» **WORK INSTRUCTION**
The listing must be copied out in full and exactly; no images go with it.

» **DATASET RECORDS**
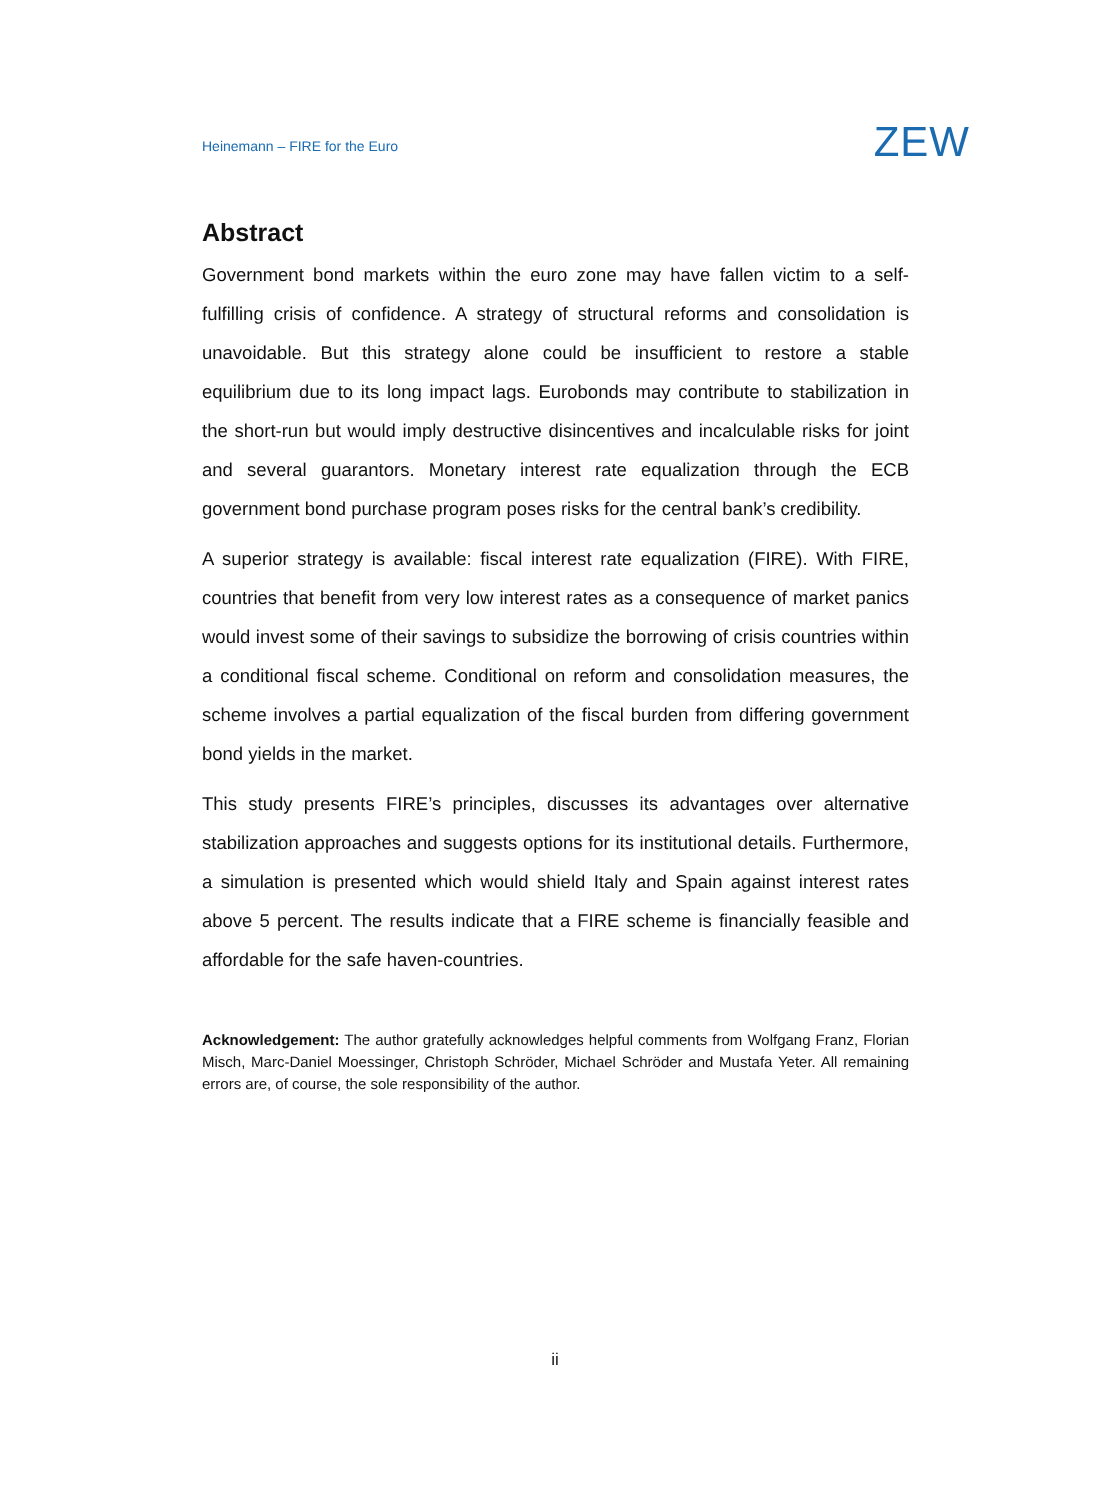Heinemann – FIRE for the Euro ZEW
Abstract
Government bond markets within the euro zone may have fallen victim to a self-fulfilling crisis of confidence. A strategy of structural reforms and consolidation is unavoidable. But this strategy alone could be insufficient to restore a stable equilibrium due to its long impact lags. Eurobonds may contribute to stabilization in the short-run but would imply destructive disincentives and incalculable risks for joint and several guarantors. Monetary interest rate equalization through the ECB government bond purchase program poses risks for the central bank’s credibility.
A superior strategy is available: fiscal interest rate equalization (FIRE). With FIRE, countries that benefit from very low interest rates as a consequence of market panics would invest some of their savings to subsidize the borrowing of crisis countries within a conditional fiscal scheme. Conditional on reform and consolidation measures, the scheme involves a partial equalization of the fiscal burden from differing government bond yields in the market.
This study presents FIRE’s principles, discusses its advantages over alternative stabilization approaches and suggests options for its institutional details. Furthermore, a simulation is presented which would shield Italy and Spain against interest rates above 5 percent. The results indicate that a FIRE scheme is financially feasible and affordable for the safe haven-countries.
Acknowledgement: The author gratefully acknowledges helpful comments from Wolfgang Franz, Florian Misch, Marc-Daniel Moessinger, Christoph Schröder, Michael Schröder and Mustafa Yeter. All remaining errors are, of course, the sole responsibility of the author.
ii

» **YOUR RESPONSE**
Heinemann – FIRE for the Euro ZEW
Abstract
Government bond markets within the euro zone may have fallen victim to a self-fulfilling crisis of confidence. A strategy of structural reforms and consolidation is unavoidable. But this strategy alone could be insufficient to restore a stable equilibrium due to its long impact lags. Eurobonds may contribute to stabilization in the short-run but would imply destructive disincentives and incalculable risks for joint and several guarantors. Monetary interest rate equalization through the ECB government bond purchase program poses risks for the central bank’s credibility.
A superior strategy is available: fiscal interest rate equalization (FIRE). With FIRE, countries that benefit from very low interest rates as a consequence of market panics would invest some of their savings to subsidize the borrowing of crisis countries within a conditional fiscal scheme. Conditional on reform and consolidation measures, the scheme involves a partial equalization of the fiscal burden from differing government bond yields in the market.
This study presents FIRE’s principles, discusses its advantages over alternative stabilization approaches and suggests options for its institutional details. Furthermore, a simulation is presented which would shield Italy and Spain against interest rates above 5 percent. The results indicate that a FIRE scheme is financially feasible and affordable for the safe haven-countries.
Acknowledgement: The author gratefully acknowledges helpful comments from Wolfgang Franz, Florian Misch, Marc-Daniel Moessinger, Christoph Schröder, Michael Schröder and Mustafa Yeter. All remaining errors are, of course, the sole responsibility of the author.
ii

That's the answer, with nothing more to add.